AVAILABLE RECORDS section start

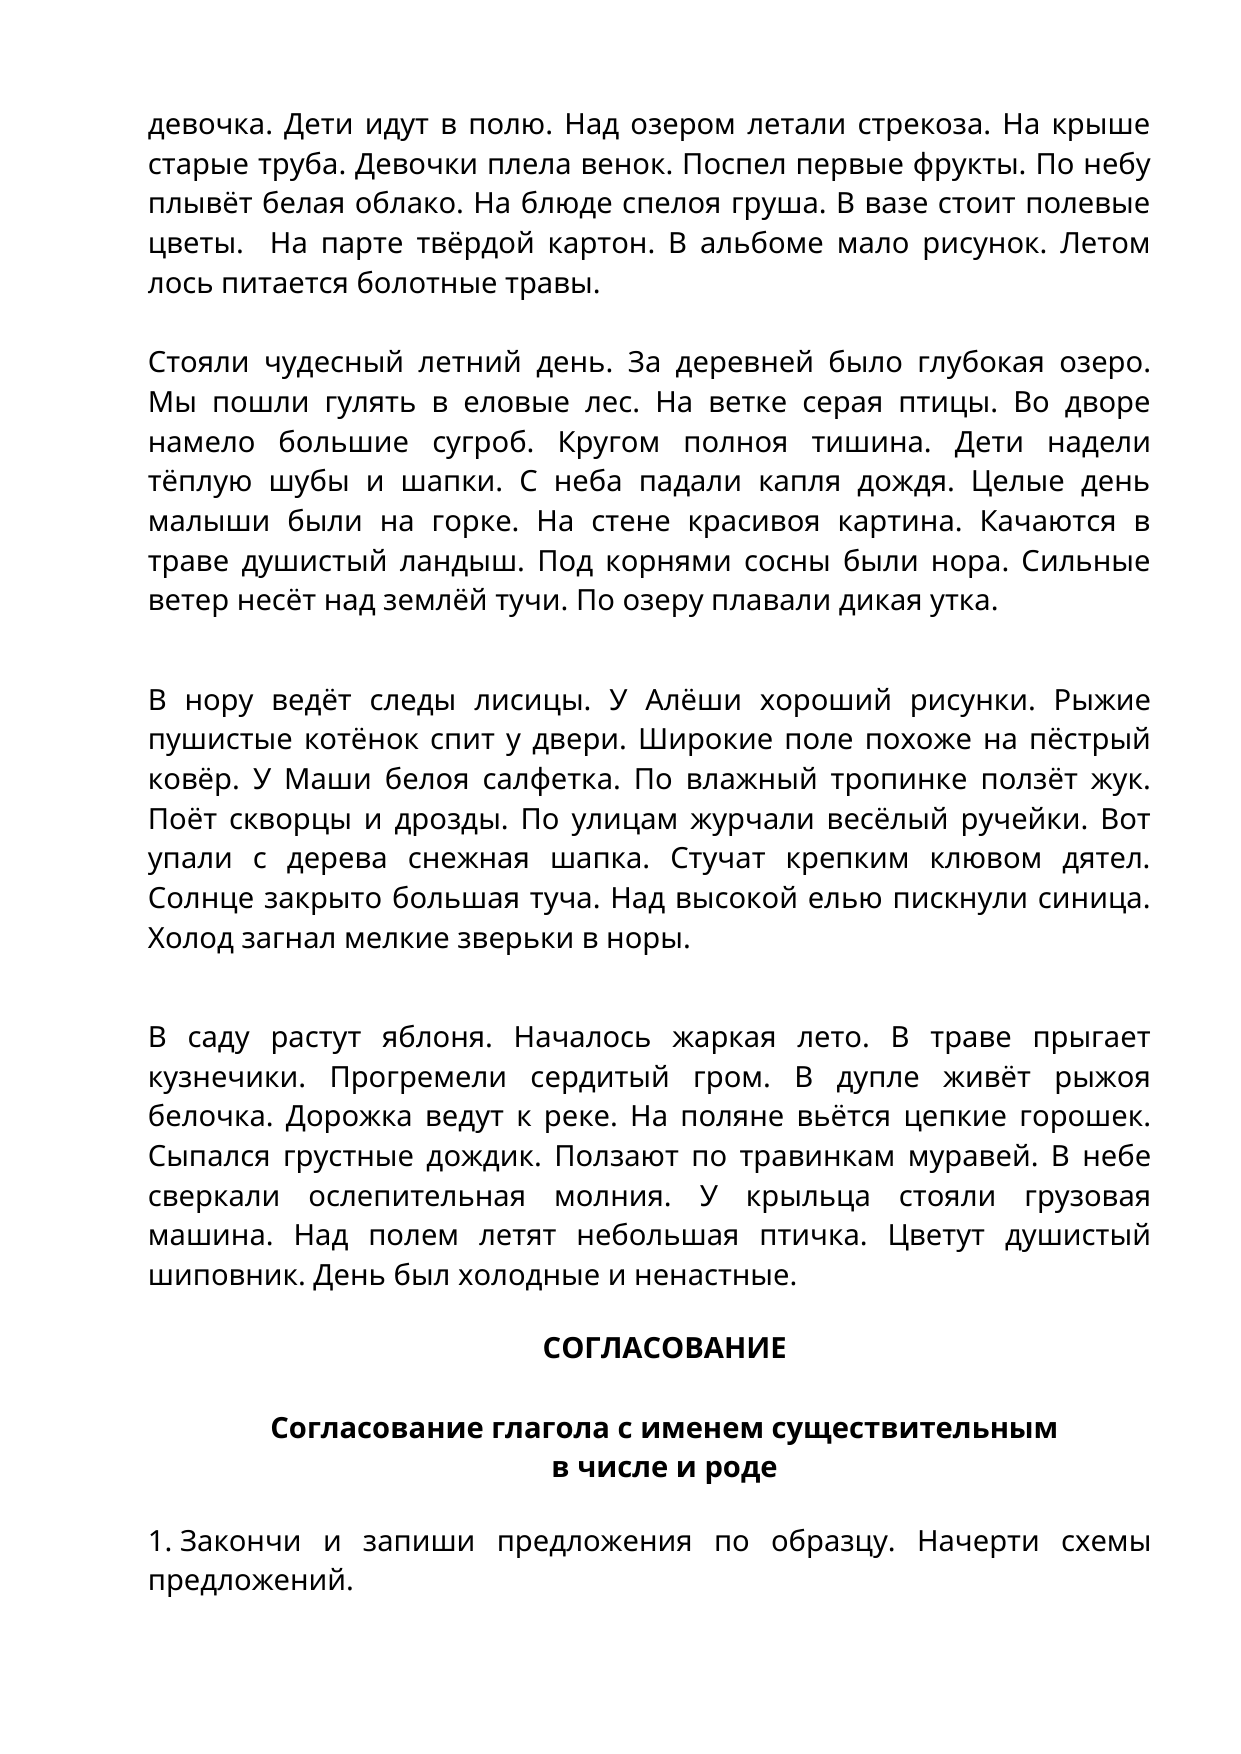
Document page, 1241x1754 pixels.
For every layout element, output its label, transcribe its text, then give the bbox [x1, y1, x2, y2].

text Согласование глагола с именем существительным [177, 1407, 1152, 1447]
text В нору ведёт следы лисицы. У Алёши хороший рисунки. Рыжие пушистые котёнок спит у двери. Широкие поле похоже на пёстрый ковёр. У Маши белоя салфетка. По влажный тропинке ползёт жук. Поёт скворцы и дрозды. По улицам журчали весёлый ручейки. Вот упали с дерева снежная шапка. Стучат крепким клювом дятел. Солнце закрыто большая туча. Над высокой елью пискнули синица. Холод загнал мелкие зверьки в норы. [148, 679, 1152, 957]
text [148, 103, 1152, 302]
text Стояли чудесный летний день. За деревней было глубокая озеро. Мы пошли гулять в еловые лес. На ветке серая птицы. Во дворе намело большие сугроб. Кругом полноя тишина. Дети надели тёплую шубы и шапки. С неба падали капля дождя. Целые день малыши были на горке. На стене красивоя картина. Качаются в траве душистый ландыш. Под корнями сосны были нора. Сильные ветер несёт над землёй тучи. По озеру плавали дикая утка. [148, 342, 1152, 619]
list Закончи и запиши предложения по образцу. Начерти схемы предложений. [148, 1520, 1152, 1599]
text в числе и роде [177, 1447, 1152, 1486]
text СОГЛАСОВАНИЕ [177, 1327, 1152, 1367]
text В саду растут яблоня. Началось жаркая лето. В траве прыгает кузнечики. Прогремели сердитый гром. В дупле живёт рыжоя белочка. Дорожка ведут к реке. На поляне вьётся цепкие горошек. Сыпался грустные дождик. Ползают по травинкам муравей. В небе сверкали ослепительная молния. У крыльца стояли грузовая машина. Над полем летят небольшая птичка. Цветут душистый шиповник. День был холодные и ненастные. [148, 1016, 1152, 1294]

AVAILABLE RECORDS section end

REQUIRED ACTION
Verbatim reproduction is required for the line holding "For every layout" and for every line after it in the records, with no other line included.

ANSWER FOR THE TASK
For every layout element, output its label, transcribe its text, then give the bbox [x1, y1, x2, y2].

text Согласование глагола с именем существительным [177, 1407, 1152, 1447]
text В нору ведёт следы лисицы. У Алёши хороший рисунки. Рыжие пушистые котёнок спит у двери. Широкие поле похоже на пёстрый ковёр. У Маши белоя салфетка. По влажный тропинке ползёт жук. Поёт скворцы и дрозды. По улицам журчали весёлый ручейки. Вот упали с дерева снежная шапка. Стучат крепким клювом дятел. Солнце закрыто большая туча. Над высокой елью пискнули синица. Холод загнал мелкие зверьки в норы. [148, 679, 1152, 957]
text [148, 103, 1152, 302]
text Стояли чудесный летний день. За деревней было глубокая озеро. Мы пошли гулять в еловые лес. На ветке серая птицы. Во дворе намело большие сугроб. Кругом полноя тишина. Дети надели тёплую шубы и шапки. С неба падали капля дождя. Целые день малыши были на горке. На стене красивоя картина. Качаются в траве душистый ландыш. Под корнями сосны были нора. Сильные ветер несёт над землёй тучи. По озеру плавали дикая утка. [148, 342, 1152, 619]
list Закончи и запиши предложения по образцу. Начерти схемы предложений. [148, 1520, 1152, 1599]
text в числе и роде [177, 1447, 1152, 1486]
text СОГЛАСОВАНИЕ [177, 1327, 1152, 1367]
text В саду растут яблоня. Началось жаркая лето. В траве прыгает кузнечики. Прогремели сердитый гром. В дупле живёт рыжоя белочка. Дорожка ведут к реке. На поляне вьётся цепкие горошек. Сыпался грустные дождик. Ползают по травинкам муравей. В небе сверкали ослепительная молния. У крыльца стояли грузовая машина. Над полем летят небольшая птичка. Цветут душистый шиповник. День был холодные и ненастные. [148, 1016, 1152, 1294]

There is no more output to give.